> **Ausgangstext**
====================

BR-KLASSIK

Inhalt

"Bach - Musik für die Himmelsburg" John Eliot Gardiners Bach-Biografie

In der Wohnung seiner Eltern hing ein Bild Johann Sebastian Bachs als Thomaskantor, dessen strenger Blick ihm auf dem Weg ins Kinderzimmer jedes Mal Furcht einflößte. Doch bald verwandelte sich die Angst in Bewunderung und Begeisterung für diesen Herrn, und seit vielen Jahren ist der Engländer John Eliot Gardiner einer der bedeutendsten Bach-Dirigenten unserer Zeit. Nun liegt die Summe von Gardiners theoretischer und praktischer Beschäftigung mit Person und Werk Johann Sebastian Bachs als Buch vor.

Buchcover: John Eliot Gardiner: "Bach - Musik für die Himmelsburg" | Bildquelle: Carl Hanser Verlag, München

Bildquelle: Carl Hanser Verlag, München

Der Buchtipp zum Nachhören!

In seinem umfangreichen, mehr als 700 Seiten umfassenden Bach-Porträt referiert John Eliot Gardiner nicht nur Fakten, sondern präsentiert auch - wie es bei einem Interpreten seines Formats kaum anders denkbar wäre - durchaus individuelle Sichtweisen auf die Musik des Komponisten. So hält der Dirigent Johann Sebastian Bachs Passionen und viele seiner Kantaten für genuines Musiktheater, obgleich Bach keine Opern im eigentlichen Sinn komponiert hat: "Die unglaubliche Dramatik, die in dieser Musik konzentriert ist, und die gewaltige Vorstellungskraft, die sich in ihr Bahn bricht, macht Bachs Passionen großen Bühnendramen ebenbürtig."

====================

> **Auflistung**
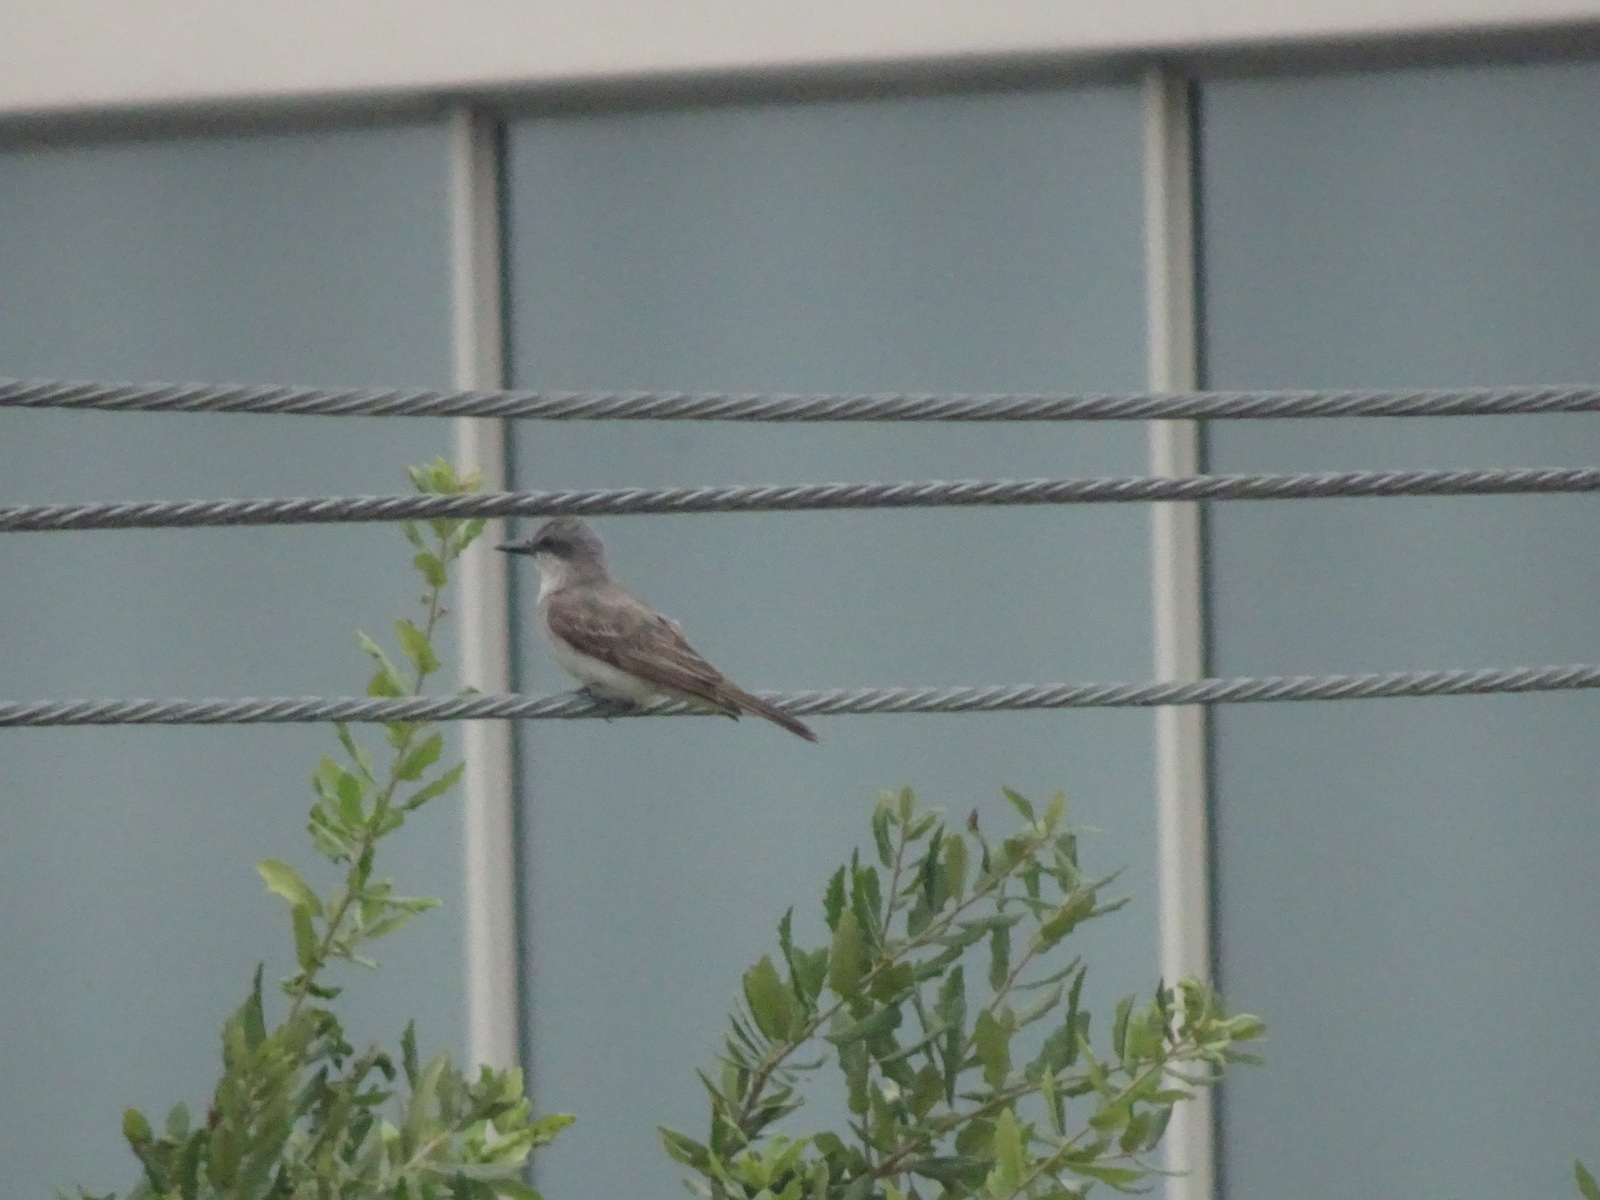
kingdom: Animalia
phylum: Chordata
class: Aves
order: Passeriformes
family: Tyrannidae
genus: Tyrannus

====================

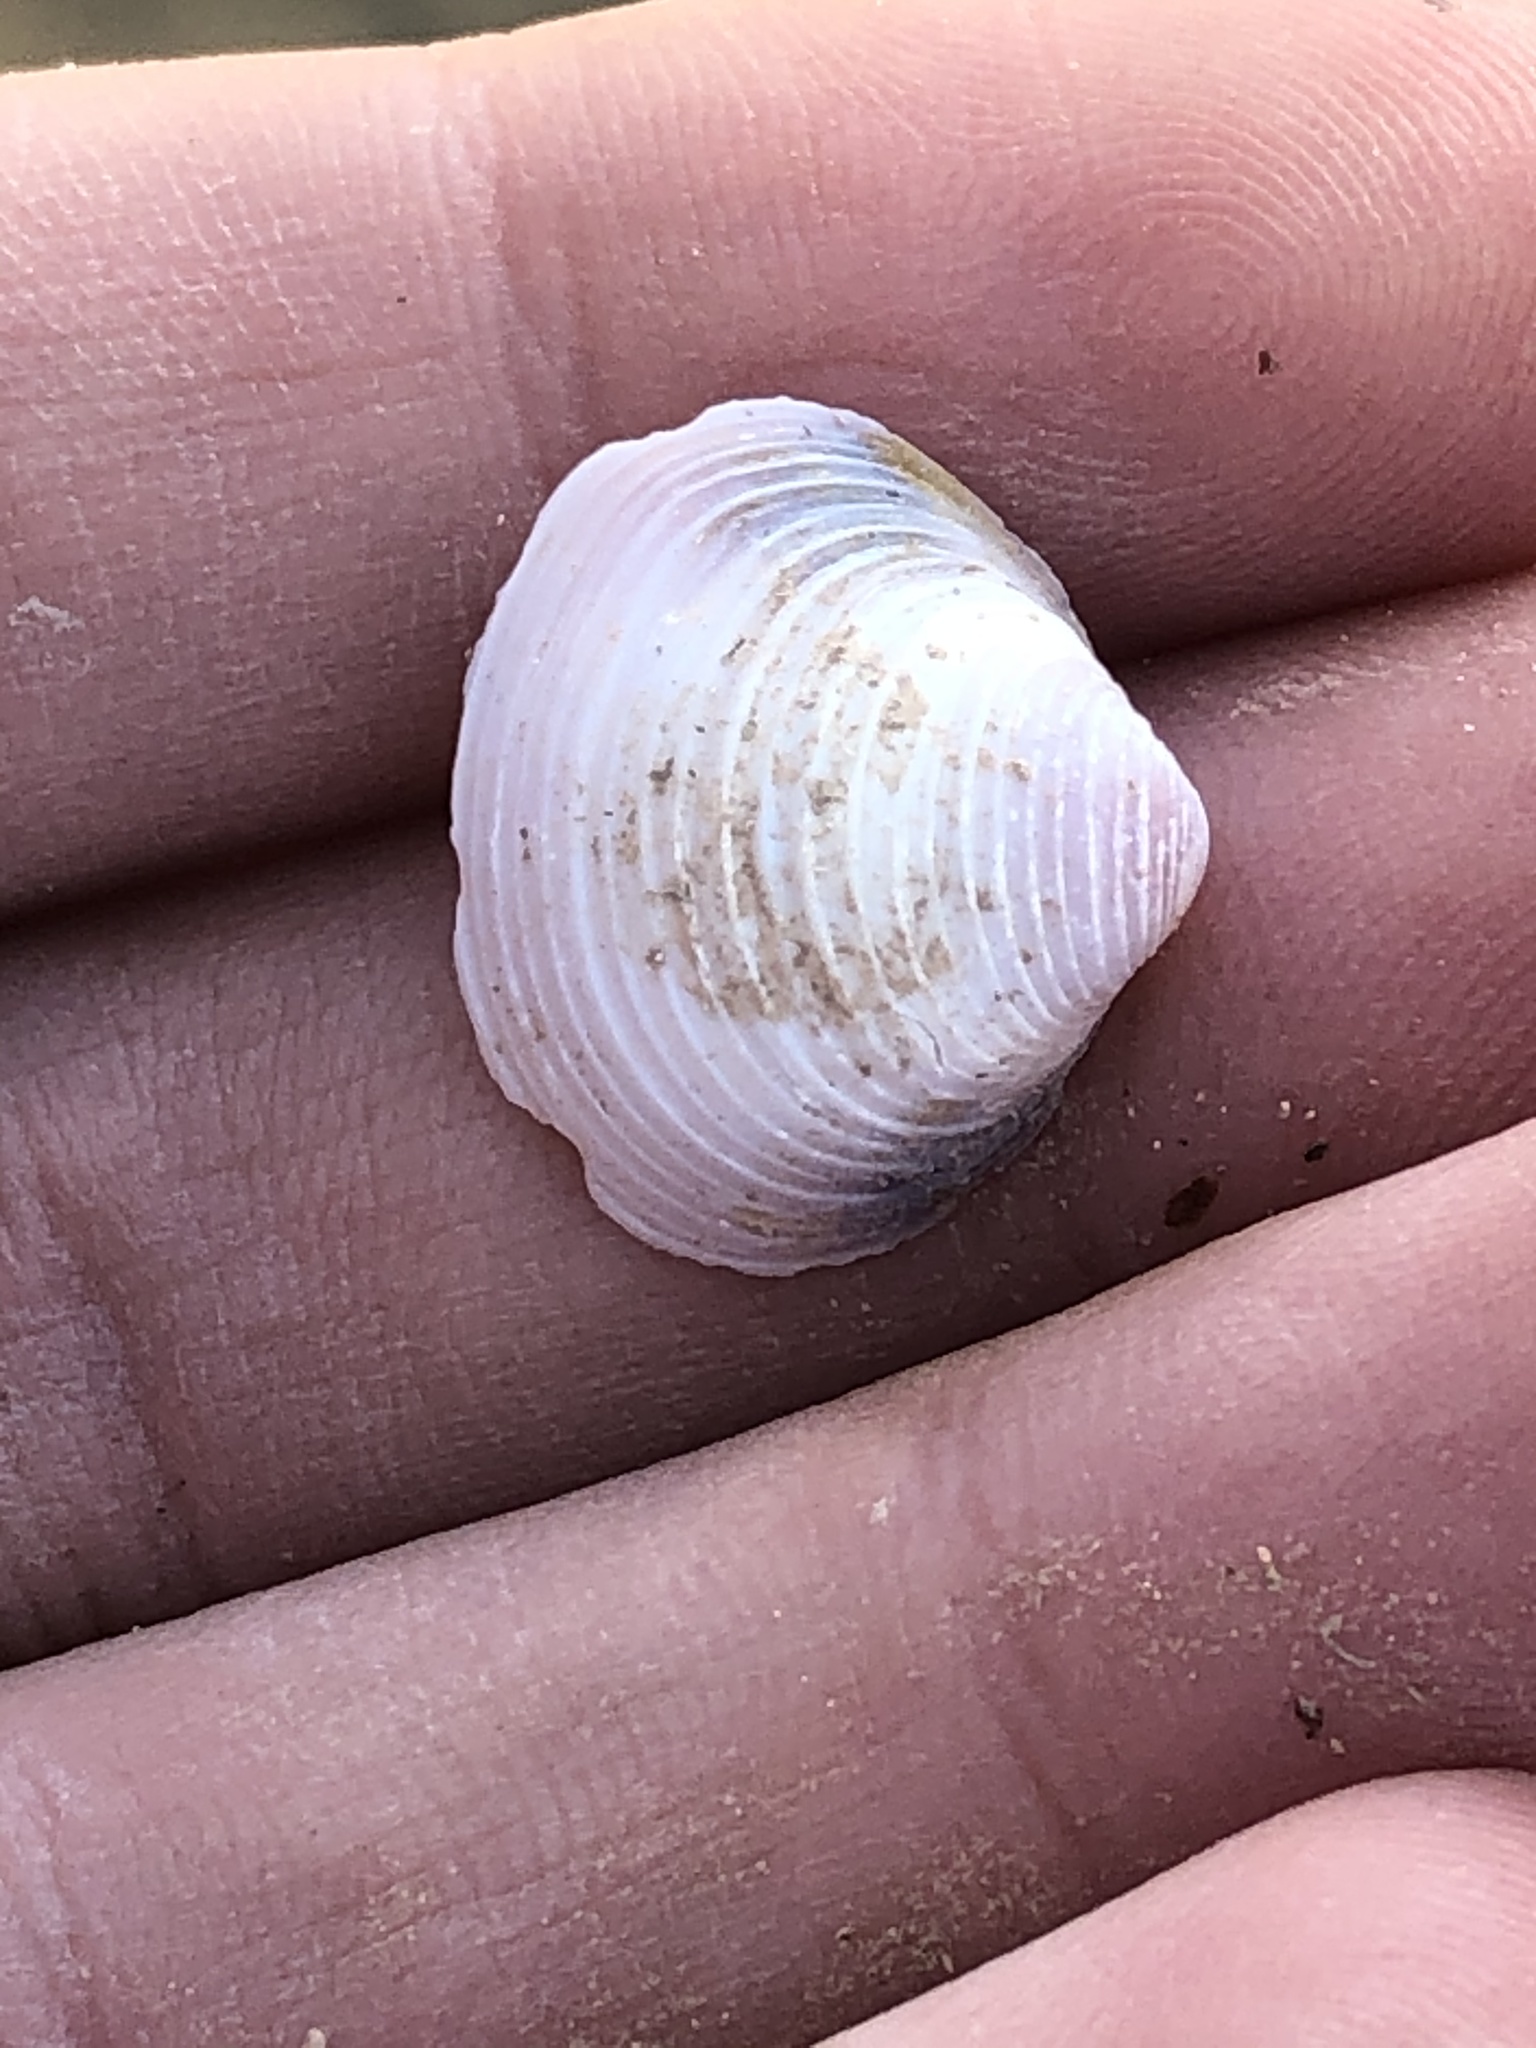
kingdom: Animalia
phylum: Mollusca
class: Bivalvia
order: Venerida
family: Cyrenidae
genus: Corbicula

====================

Bearbeite im Text über John Eliot Gardiners Bach-Biografie den Abschnitt zwischen "In der Wohnung" und "als Buch vor.", beide Stellen eingeschlossen, indem du "Furcht" durch "Schrecken" ersetzt. Gib den so geänderten Abschnitt vollständig wieder.

In der Wohnung seiner Eltern hing ein Bild Johann Sebastian Bachs als Thomaskantor, dessen strenger Blick ihm auf dem Weg ins Kinderzimmer jedes Mal Schrecken einflößte. Doch bald verwandelte sich die Angst in Bewunderung und Begeisterung für diesen Herrn, und seit vielen Jahren ist der Engländer John Eliot Gardiner einer der bedeutendsten Bach-Dirigenten unserer Zeit. Nun liegt die Summe von Gardiners theoretischer und praktischer Beschäftigung mit Person und Werk Johann Sebastian Bachs als Buch vor.